Roast Salmon with Sweet Chipotle Glaze and Hominy Puree
- 3 chipotle chiles (about) from canned chipotle chiles in adobo
- 2 tablespoons apricot jam or preserves
- 1 1/4 teaspoons red wine vinegar
- 1/2 teaspoon ground cumin
- Nonstick vegetable oil spray
- 2 6- to 7-ounce salmon fillets with skin (scant 1 inch thick)
- 1 15-ounce can hominy, drained, juice reserved
- 1 tablespoon butter (I used olive oil buttery spread)
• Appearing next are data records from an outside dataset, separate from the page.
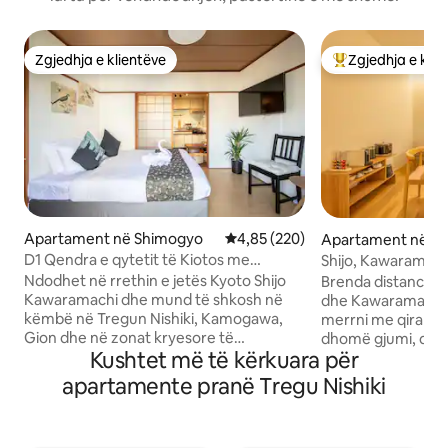
Zgjedhja e klientëve
Zgjedhja e klie
Zgjedhja e klientëve
Më të mirat e zgj
Apartament në Shimogyo
Vlerësimi mesatar 4,85 nga 5, 2
4,85 (220)
Apartament në S
D1 Qendra e qytetit të Kiotos me
Shijo, Kawaramachi
ashensor dhe ballkon, banjë dhe vaskë
Qëndrim afatgjatë
Ndodhet në rrethin e jetës Kyoto Shijo
Brenda distancës s
të reja, qëndrim i rehatshëm afatgjatë,
OK | Nintendo Swit
Kawaramachi dhe mund të shkosh në
dhe Kawaramachi 
përvojë e rrallë në kuzhinën e madhe
çiftet e martuara
këmbë në Tregun Nishiki, Kamogawa,
merrni me qira nj
Showa, tregu Nishiki, Kamogawa, Gion
Gion dhe në zonat kryesore të
dhomë gjumi, dho
në distancë ecjeje
Kushtet më të kërkuara për
blerjeve.Kthehu majtas poshtë në
kuzhinë, të projekt
ndërtesë dhe ec për 5 sekonda për të
Është një dhomë e
apartamente pranë Tregu Nishiki
gjetur restorantin e panjohur, një perlë
dhe familje me 3 a
të fshehur, Omakichi, të rekomanduar
persona (përfshirë 1 fo
nga Udhëzuesi Michelin. Menjëherë
Karakterizohet ng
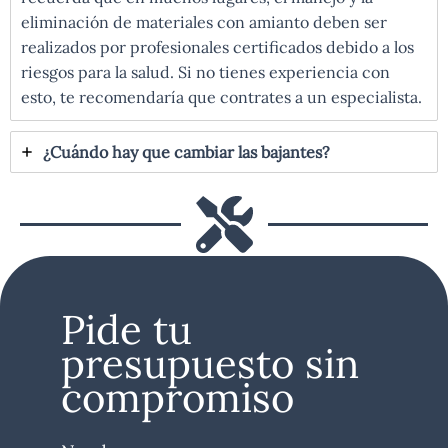
eliminación de materiales con amianto deben ser
realizados por profesionales certificados debido a los
riesgos para la salud. Si no tienes experiencia con
esto, te recomendaría que contrates a un especialista.
¿Cuándo hay que cambiar las bajantes?
Pide tu
presupuesto sin
compromiso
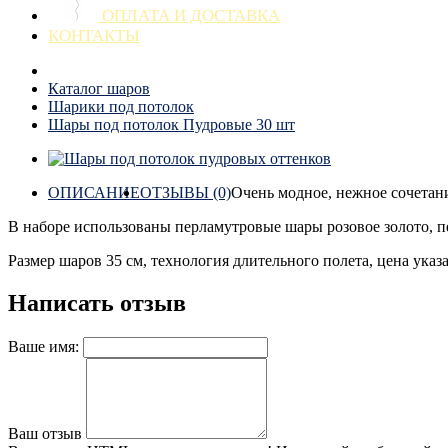
ОПЛАТА И ДОСТАВКА
КОНТАКТЫ
Каталог шаров
Шарики под потолок
Шары под потолок Пудровые 30 шт
ОПИСАНИЕ
ОТЗЫВЫ (0)
Очень модное, нежное сочетан
В наборе использованы перламутровые шары розовое золото, п
Размер шаров 35 см, технология длительного полета, цена указа
Написать отзыв
Ваше имя:
Ваш отзыв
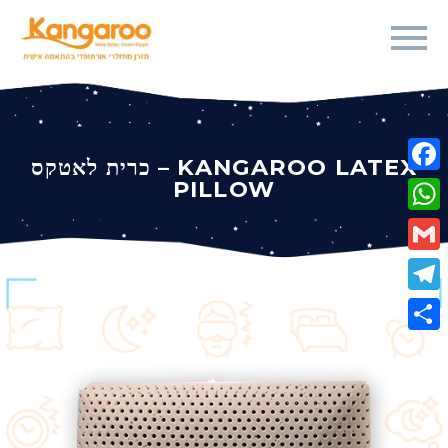
כרית לאטקס – KANGAROO LATEX
PILLOW
Fa
Wh
Gm
Te
Sha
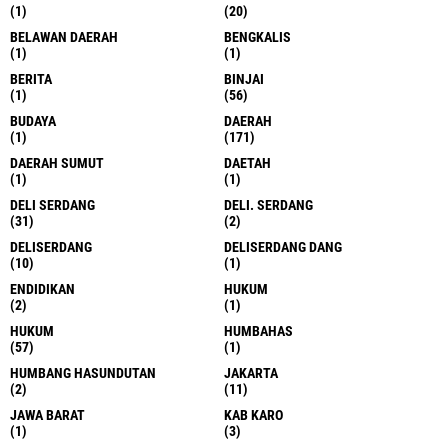
(1)
(20)
BELAWAN DAERAH
BENGKALIS
(1)
(1)
BERITA
BINJAI
(1)
(56)
BUDAYA
DAERAH
(1)
(171)
DAERAH SUMUT
DAETAH
(1)
(1)
DELI SERDANG
DELI. SERDANG
(31)
(2)
DELISERDANG
DELISERDANG DANG
(10)
(1)
ENDIDIKAN
HUKUM
(2)
(1)
HUKUM
HUMBAHAS
(57)
(1)
HUMBANG HASUNDUTAN
JAKARTA
(2)
(11)
JAWA BARAT
KAB KARO
(1)
(3)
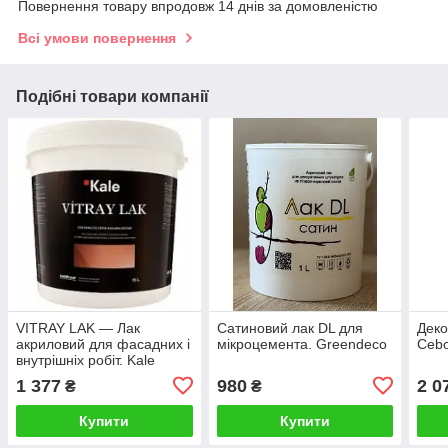
Повернення товару впродовж 14 днів за домовленістю
Всі умови повернення
Подібні товари компанії
VITRAY LAK — Лак
Сатиновий лак DL для
Деко
акриловий для фасадних і
мікроцемента. Greendeco
Cebo
внутрішніх робіт. Kale
Decor
1 377
980
2 0
₴
₴
Купити
Купити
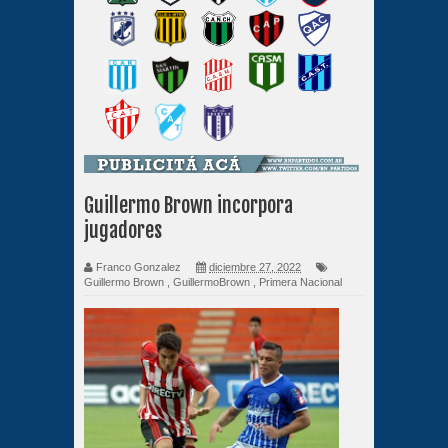
Guillermo Brown incorpora
jugadores
Franco Gonzalez
diciembre 27, 2022
Guillermo Brown
,
GuillermoBrown
,
Primera Nacional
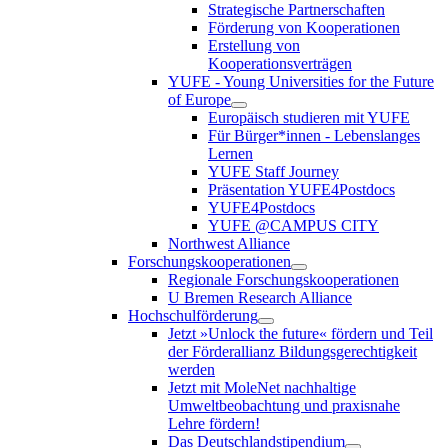
Strategische Partnerschaften
Förderung von Kooperationen
Erstellung von
Kooperationsverträgen
YUFE - Young Universities for the Future
of Europe
Europäisch studieren mit YUFE
Für Bürger*innen - Lebenslanges
Lernen
YUFE Staff Journey
Präsentation YUFE4Postdocs
YUFE4Postdocs
YUFE @CAMPUS CITY
Northwest Alliance
Forschungskooperationen
Regionale Forschungskooperationen
U Bremen Research Alliance
Hochschulförderung
Jetzt »Unlock the future« fördern und Teil
der Förderallianz Bildungsgerechtigkeit
werden
Jetzt mit MoleNet nachhaltige
Umweltbeobachtung und praxisnahe
Lehre fördern!
Das Deutschlandstipendium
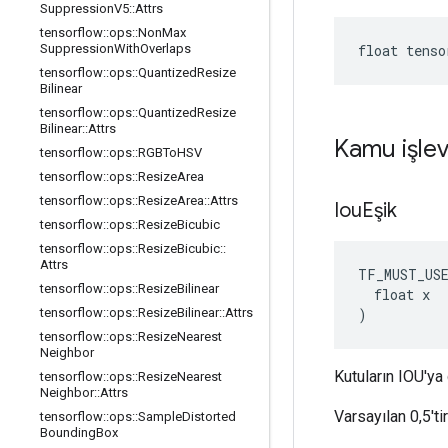
Suppression
V5
::
Attrs
tensorflow
::
ops
::
Non
Max
float tenso
Suppression
With
Overlaps
tensorflow
::
ops
::
Quantized
Resize
Bilinear
tensorflow
::
ops
::
Quantized
Resize
Bilinear
::
Attrs
Kamu işlev
tensorflow
::
ops
::
RGBTo
HSV
tensorflow
::
ops
::
Resize
Area
tensorflow
::
ops
::
Resize
Area
::
Attrs
Iou
Eşik
tensorflow
::
ops
::
Resize
Bicubic
tensorflow
::
ops
::
Resize
Bicubic
::
Attrs
TF_MUST_US
tensorflow
::
ops
::
Resize
Bilinear
  float x

)
tensorflow
::
ops
::
Resize
Bilinear
::
Attrs
tensorflow
::
ops
::
Resize
Nearest
Neighbor
Kutuların IOU'ya
tensorflow
::
ops
::
Resize
Nearest
Neighbor
::
Attrs
Varsayılan 0,5'tir
tensorflow
::
ops
::
Sample
Distorted
Bounding
Box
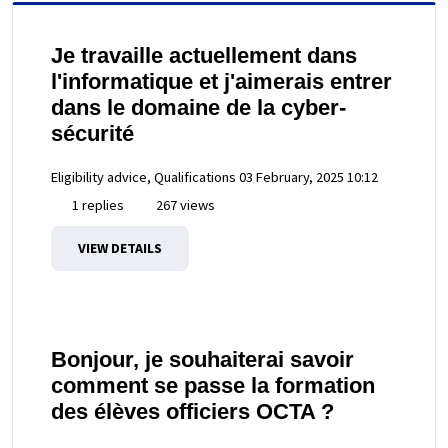
Je travaille actuellement dans
l'informatique et j'aimerais entrer
dans le domaine de la cyber-
sécurité
Eligibility advice, Qualifications
03 February, 2025 10:12
1 replies
267 views
VIEW DETAILS
Bonjour, je souhaiterai savoir
comment se passe la formation
des élèves officiers OCTA ?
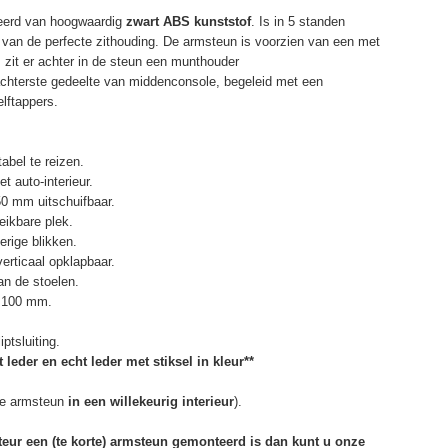
eerd van hoogwaardig
zwart ABS kunststof
. Is in 5 standen
 van de perfecte zithouding. De armsteun is voorzien van een met
zit er achter in de steun een munthouder
chterste gedeelte van middenconsole, begeleid met een
elftappers.
abel te reizen.
t auto-interieur.
50 mm uitschuifbaar.
eikbare plek.
erige blikken.
erticaal opklapbaar.
n de stoelen.
. 100 mm.
ptsluiting.
 leder en echt leder met stiksel in kleur**
e armsteun
in een willekeurig interieur
).
rteur een (te korte) armsteun gemonteerd is dan kunt u onze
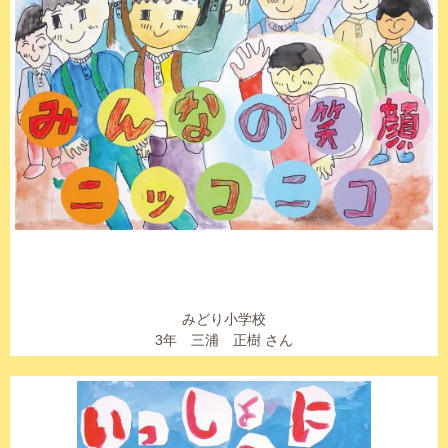
みどり小学校
3年 三浦 正樹 さん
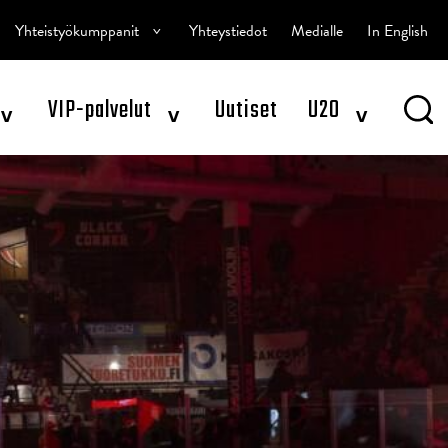
^
Yhteistyökumppanit
Yhteystiedot
Medialle
In English
^
^
^
VIP-palvelut
Uutiset
U20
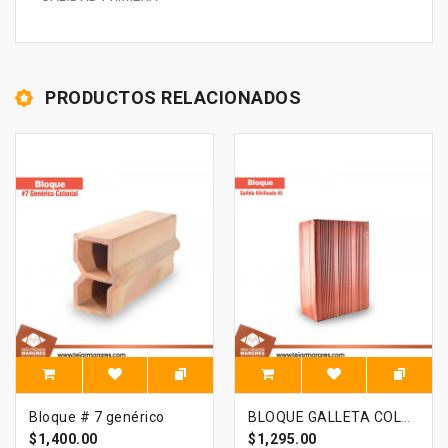
PRODUCTOS RELACIONADOS
Bloque # 7 genérico
BLOQUE GALLETA COLONIAL ROSADO # 5 DE 6 HUECOS
$1,400.00
$1,295.00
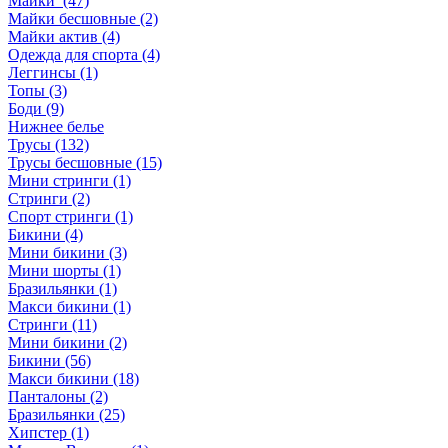
Майки (47)
Майки бесшовные (2)
Майки актив (4)
Одежда для спорта (4)
Леггинсы (1)
Топы (3)
Боди (9)
Нижнее белье
Трусы (132)
Трусы бесшовные (15)
Мини стринги (1)
Стринги (2)
Спорт стринги (1)
Бикини (4)
Мини бикини (3)
Мини шорты (1)
Бразильянки (1)
Макси бикини (1)
Стринги (11)
Мини бикини (2)
Бикини (56)
Макси бикини (18)
Панталоны (2)
Бразильянки (25)
Хипстер (1)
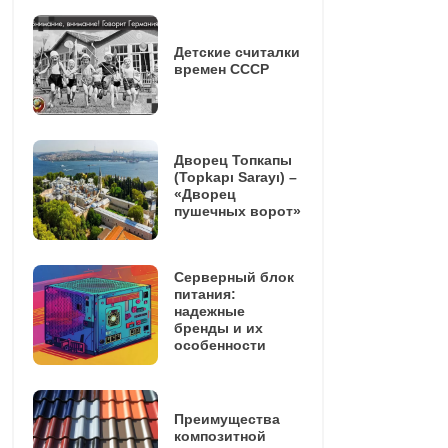
Детские считалки
времен СССР
Дворец Топкапы
(Topkapı Sarayı) –
«Дворец
пушечных ворот»
Серверный блок
питания:
надежные
бренды и их
особенности
Преимущества
композитной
- 1 tablespoon chopped fresh cilantro
Preheat oven to 450°F. Using back of spoon, press enough chipotles through fine sieve into small bowl to measure 2 teaspoons puree. Mix puree, jam, vinegar, and cumin in bowl; season glaze to taste with salt.
Coat small rimmed baking sheet with nonstick spray. Arrange salmon on sheet; sprinkle with salt and black pepper. Spread half of glaze over each fillet. Roast until just opaque in center, about 10 minutes.
Meanwhile, puree hominy and 3 tablespoons reserved juice in mini processor until almost smooth. Transfer to small skillet. Add butter and cilantro. Stir over medium heat until warmed through, mixing in more reserved juice by teaspoonfuls if too thick. Season to taste with salt and pepper.
Divide hominy between 2 plates, top with salmon, and serve.